Create a DBT Cloud source in K

Go to Settings, Select Sources and click Add Source
Select "Load from File system" option
Give the source a Name - e.g. DBT Cloud Production
Add the Host name for the DBT Cloud Server
Click Finish Setup

Step 2: Getting Access to the Source Landing Directory

Step 3: Install the Collector

You can download the Latest Core Library and whl via Platform Settings → Sources → Download Collectors

Run the following command to install the collector

pip install kada_collectors_extractors_<version>-none-any.whl

You will also need to install the common library kada_collectors_lib for this collector to function properly.

pip install kada_collectors_lib-<version>-none-any.whl

Step 4: Configure the Collector

FIELD	FIELD TYPE	DESCRIPTION	EXAMPLE
account_id	string	DBT cloud account Id	"xxxxx.australia-east.azure"
environment_ids	list<string>	List of environment Ids to extract	12345,234234
token	string	Generated token from the DBT console
output_path	string	Absolute path to the output location	"/tmp/output"
timeout	integer	By default we allow 20 seconds for the API to respond	20
mapping	JSON	Mapping between DBT project ids and their corresponding database host value in K	{"60125": "af33141.australia-east.azure"}
dry_run	boolean	If you enable dry run, the extractor will simply produce the mapping.json file only	false
compress	boolean	To gzip the output or not	true

kada_dbt_extractor_config.json

{
    "account_id": "",
    "token": "",
    "output_path": "/tmp/output",
    "timeout": 20,
    "mapping": {},
    "dry_run": false,
    "compress": true,
    "environment_ids": [123,64]
}

Step 5: Run the Collector

This is the wrapper script: kada_dbt_extractor.py

import os
import argparse
from kada_collectors.extractors.utils import load_config, get_hwm, publish_hwm, get_generic_logger
from kada_collectors.extractors.dbt import Extractor

get_generic_logger('root')

_type = 'dbt'
dirname = os.path.dirname(__file__)
filename = os.path.join(dirname, 'kada_{}_extractor_config.json'.format(_type))

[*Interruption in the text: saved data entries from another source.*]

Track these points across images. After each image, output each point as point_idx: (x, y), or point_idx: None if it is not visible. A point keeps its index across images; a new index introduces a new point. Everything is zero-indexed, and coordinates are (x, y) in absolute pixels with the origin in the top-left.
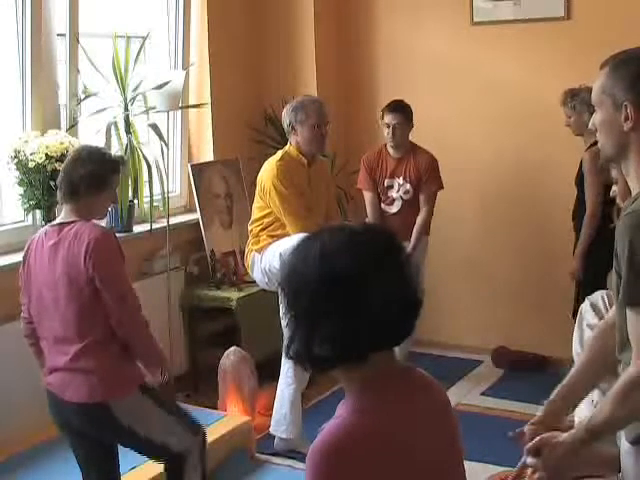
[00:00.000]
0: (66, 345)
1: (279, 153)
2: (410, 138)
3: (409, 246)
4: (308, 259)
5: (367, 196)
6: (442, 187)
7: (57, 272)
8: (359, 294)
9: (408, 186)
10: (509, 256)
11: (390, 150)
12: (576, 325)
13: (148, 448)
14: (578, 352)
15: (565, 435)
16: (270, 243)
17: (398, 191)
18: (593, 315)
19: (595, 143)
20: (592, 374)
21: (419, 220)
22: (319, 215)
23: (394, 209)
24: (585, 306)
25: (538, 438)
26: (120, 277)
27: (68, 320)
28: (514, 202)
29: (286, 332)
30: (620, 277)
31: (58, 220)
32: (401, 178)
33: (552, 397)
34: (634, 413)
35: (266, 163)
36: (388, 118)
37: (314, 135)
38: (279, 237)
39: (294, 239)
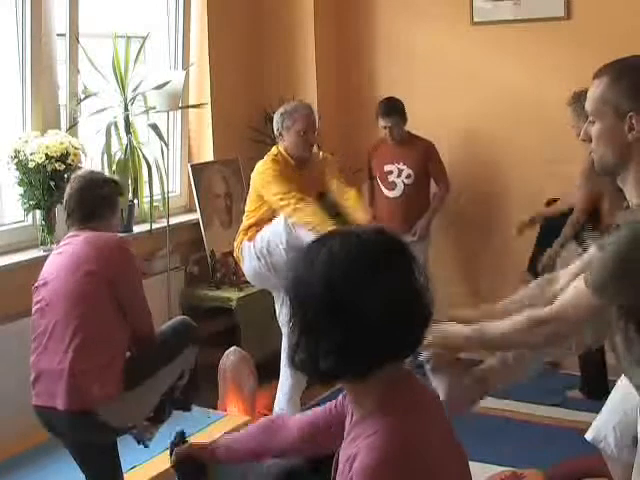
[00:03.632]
0: (59, 344)
1: (271, 153)
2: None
3: (422, 221)
4: (315, 266)
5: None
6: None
7: (65, 272)
8: (366, 305)
9: (410, 171)
10: (511, 257)
11: (390, 141)
12: None
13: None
14: None
15: (459, 327)
16: (258, 232)
17: (399, 176)
18: None
19: None
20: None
21: (437, 194)
22: None
23: (396, 193)
24: None
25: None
26: (141, 287)
27: (65, 317)
28: (512, 201)
29: (289, 338)
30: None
31: (71, 233)
32: (401, 163)
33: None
34: (522, 345)
35: (262, 160)
36: (383, 121)
37: (299, 141)
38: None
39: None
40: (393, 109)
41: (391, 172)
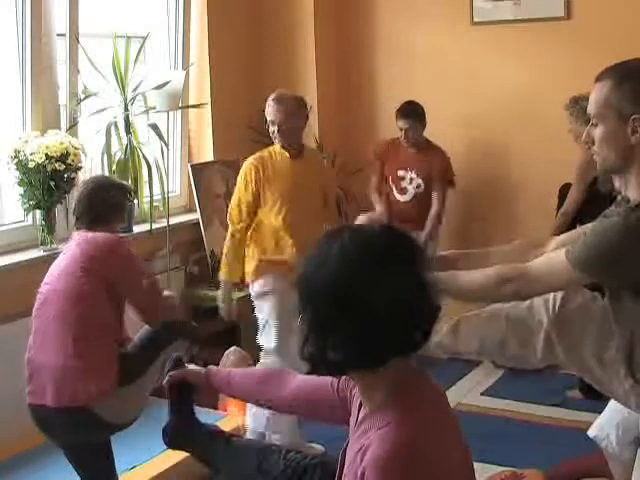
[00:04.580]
0: (54, 341)
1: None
2: None
3: (424, 234)
4: (326, 262)
5: (373, 180)
6: (453, 184)
7: (63, 270)
8: (375, 300)
9: (420, 181)
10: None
11: (405, 144)
12: None
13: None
14: None
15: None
16: (257, 267)
17: (410, 183)
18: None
19: None
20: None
21: (431, 211)
22: (310, 209)
23: (407, 197)
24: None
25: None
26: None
27: (62, 315)
28: (512, 201)
29: (300, 331)
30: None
31: (75, 234)
32: (414, 172)
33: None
34: (486, 298)
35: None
36: (400, 123)
37: (272, 131)
38: (256, 242)
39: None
40: (412, 112)
41: (404, 178)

parser = argparse.ArgumentParser(description='KADA DBT Extractor.')
parser.add_argument('--config', '-c', dest='config', default=filename)
parser.add_argument('--name', '-n', dest='name', default=_type)
args = parser.parse_args()

start_hwm, end_hwm = get_hwm(args.name)

ext = Extractor(**load_config(args.config))
ext.test_connection()
ext.run(**{"start_hwm": start_hwm, "end_hwm": end_hwm})

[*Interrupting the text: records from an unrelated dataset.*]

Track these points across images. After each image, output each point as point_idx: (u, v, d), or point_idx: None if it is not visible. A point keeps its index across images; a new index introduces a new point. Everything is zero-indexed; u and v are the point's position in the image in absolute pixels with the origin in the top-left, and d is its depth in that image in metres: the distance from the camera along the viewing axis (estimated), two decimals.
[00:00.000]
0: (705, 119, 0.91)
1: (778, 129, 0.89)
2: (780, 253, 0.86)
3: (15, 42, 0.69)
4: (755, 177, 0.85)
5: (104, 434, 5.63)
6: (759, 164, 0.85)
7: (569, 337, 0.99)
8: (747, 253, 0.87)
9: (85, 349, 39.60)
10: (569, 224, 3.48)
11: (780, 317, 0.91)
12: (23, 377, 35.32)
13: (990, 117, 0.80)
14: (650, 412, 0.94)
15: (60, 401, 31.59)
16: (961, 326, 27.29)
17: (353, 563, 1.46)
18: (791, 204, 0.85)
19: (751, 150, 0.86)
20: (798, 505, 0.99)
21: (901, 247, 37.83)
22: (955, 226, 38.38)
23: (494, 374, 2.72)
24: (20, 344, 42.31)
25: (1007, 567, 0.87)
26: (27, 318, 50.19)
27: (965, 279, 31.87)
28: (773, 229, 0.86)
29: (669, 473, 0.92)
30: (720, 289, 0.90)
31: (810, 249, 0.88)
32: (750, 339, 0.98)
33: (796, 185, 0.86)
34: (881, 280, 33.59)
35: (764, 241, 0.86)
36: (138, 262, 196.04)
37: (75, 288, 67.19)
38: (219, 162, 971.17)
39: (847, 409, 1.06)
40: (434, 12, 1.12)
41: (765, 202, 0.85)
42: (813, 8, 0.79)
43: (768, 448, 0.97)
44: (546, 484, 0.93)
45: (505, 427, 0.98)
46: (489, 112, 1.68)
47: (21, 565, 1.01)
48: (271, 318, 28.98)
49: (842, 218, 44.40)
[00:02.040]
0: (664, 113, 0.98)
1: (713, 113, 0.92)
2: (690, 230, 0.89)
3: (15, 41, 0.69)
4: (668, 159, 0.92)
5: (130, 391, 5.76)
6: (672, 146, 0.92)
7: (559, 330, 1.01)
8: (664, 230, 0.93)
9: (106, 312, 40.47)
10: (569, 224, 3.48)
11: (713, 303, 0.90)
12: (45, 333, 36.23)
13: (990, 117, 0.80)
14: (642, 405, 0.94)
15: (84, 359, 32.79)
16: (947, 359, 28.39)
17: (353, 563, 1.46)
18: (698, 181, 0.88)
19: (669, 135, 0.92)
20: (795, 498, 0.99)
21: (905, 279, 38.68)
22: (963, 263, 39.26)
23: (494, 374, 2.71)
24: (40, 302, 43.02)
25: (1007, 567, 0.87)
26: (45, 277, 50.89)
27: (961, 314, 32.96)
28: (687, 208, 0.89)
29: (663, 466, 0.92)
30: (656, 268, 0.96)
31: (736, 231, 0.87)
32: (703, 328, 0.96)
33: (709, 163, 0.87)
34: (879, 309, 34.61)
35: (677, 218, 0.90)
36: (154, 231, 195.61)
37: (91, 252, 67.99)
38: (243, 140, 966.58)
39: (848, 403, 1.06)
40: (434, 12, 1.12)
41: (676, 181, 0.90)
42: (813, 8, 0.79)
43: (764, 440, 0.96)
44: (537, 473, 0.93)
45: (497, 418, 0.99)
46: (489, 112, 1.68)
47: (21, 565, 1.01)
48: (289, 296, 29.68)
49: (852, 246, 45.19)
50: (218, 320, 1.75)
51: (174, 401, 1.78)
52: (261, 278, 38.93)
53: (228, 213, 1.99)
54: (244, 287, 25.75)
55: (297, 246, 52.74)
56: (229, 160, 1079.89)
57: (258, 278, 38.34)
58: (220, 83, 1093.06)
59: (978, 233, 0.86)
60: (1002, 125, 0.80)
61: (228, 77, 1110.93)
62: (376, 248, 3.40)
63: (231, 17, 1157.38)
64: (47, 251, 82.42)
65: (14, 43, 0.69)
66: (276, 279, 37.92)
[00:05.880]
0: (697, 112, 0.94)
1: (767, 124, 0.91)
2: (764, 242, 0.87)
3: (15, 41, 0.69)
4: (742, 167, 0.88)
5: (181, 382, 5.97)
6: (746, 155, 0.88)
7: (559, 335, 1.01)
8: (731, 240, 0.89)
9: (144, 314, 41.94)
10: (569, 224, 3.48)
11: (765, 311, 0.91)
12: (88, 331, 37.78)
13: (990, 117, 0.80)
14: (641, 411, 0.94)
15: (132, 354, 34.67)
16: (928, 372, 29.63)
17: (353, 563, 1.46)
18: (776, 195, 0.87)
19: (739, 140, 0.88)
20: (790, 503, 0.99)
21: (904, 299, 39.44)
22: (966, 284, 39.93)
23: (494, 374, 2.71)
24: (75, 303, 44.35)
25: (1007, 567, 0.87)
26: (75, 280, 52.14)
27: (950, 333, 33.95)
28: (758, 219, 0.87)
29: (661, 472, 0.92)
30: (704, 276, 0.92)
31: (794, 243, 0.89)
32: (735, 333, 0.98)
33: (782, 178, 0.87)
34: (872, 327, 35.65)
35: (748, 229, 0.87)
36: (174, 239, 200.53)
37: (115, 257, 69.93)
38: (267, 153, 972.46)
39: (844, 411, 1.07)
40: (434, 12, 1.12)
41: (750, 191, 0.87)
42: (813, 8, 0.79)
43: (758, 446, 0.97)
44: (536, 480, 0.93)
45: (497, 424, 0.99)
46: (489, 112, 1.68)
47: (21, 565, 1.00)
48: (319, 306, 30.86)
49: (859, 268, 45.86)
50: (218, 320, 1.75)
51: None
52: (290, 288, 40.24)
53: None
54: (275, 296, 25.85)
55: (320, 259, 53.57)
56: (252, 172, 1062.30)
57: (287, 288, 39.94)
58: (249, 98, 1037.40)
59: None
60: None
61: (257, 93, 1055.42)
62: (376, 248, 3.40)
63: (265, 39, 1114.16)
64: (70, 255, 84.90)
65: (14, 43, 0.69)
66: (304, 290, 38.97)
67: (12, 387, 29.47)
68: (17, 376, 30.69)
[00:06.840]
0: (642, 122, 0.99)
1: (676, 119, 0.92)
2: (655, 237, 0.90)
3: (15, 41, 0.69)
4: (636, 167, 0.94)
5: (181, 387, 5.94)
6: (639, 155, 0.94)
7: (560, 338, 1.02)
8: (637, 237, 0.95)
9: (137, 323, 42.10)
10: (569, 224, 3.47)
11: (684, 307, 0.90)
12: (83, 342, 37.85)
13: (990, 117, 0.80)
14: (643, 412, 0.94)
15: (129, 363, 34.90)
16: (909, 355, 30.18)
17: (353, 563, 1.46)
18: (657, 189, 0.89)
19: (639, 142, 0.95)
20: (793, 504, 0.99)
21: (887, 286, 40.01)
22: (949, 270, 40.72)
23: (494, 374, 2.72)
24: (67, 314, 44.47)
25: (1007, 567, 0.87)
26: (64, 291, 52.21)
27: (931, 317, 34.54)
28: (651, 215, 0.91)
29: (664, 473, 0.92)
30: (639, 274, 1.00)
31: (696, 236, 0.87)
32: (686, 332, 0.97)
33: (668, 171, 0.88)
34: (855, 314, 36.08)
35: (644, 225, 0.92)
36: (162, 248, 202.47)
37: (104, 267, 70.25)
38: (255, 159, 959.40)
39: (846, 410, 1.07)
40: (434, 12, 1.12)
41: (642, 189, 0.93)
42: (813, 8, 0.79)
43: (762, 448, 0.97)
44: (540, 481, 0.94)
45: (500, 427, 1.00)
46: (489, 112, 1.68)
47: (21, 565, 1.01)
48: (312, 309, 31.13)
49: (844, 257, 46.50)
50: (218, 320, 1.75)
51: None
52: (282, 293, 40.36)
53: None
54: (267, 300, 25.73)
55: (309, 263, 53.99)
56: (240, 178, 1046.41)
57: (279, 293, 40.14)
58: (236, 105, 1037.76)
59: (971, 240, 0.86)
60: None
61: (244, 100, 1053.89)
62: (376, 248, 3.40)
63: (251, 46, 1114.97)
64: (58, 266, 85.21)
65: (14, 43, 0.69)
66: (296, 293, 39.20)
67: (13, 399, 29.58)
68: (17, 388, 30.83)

publish_hwm(args.name, end_hwm)

Step 6: Check the Collector Outputs

K Extracts

A set of files (eg metadata, databaselog, linkages, events etc) will be generated in the output_path directory.

High Water Mark File

A high water mark file is created called dbt_hwm.txt.

Step 7: Push the Extracts to K

Once the files have been validated, you can push the files to the K landing directory.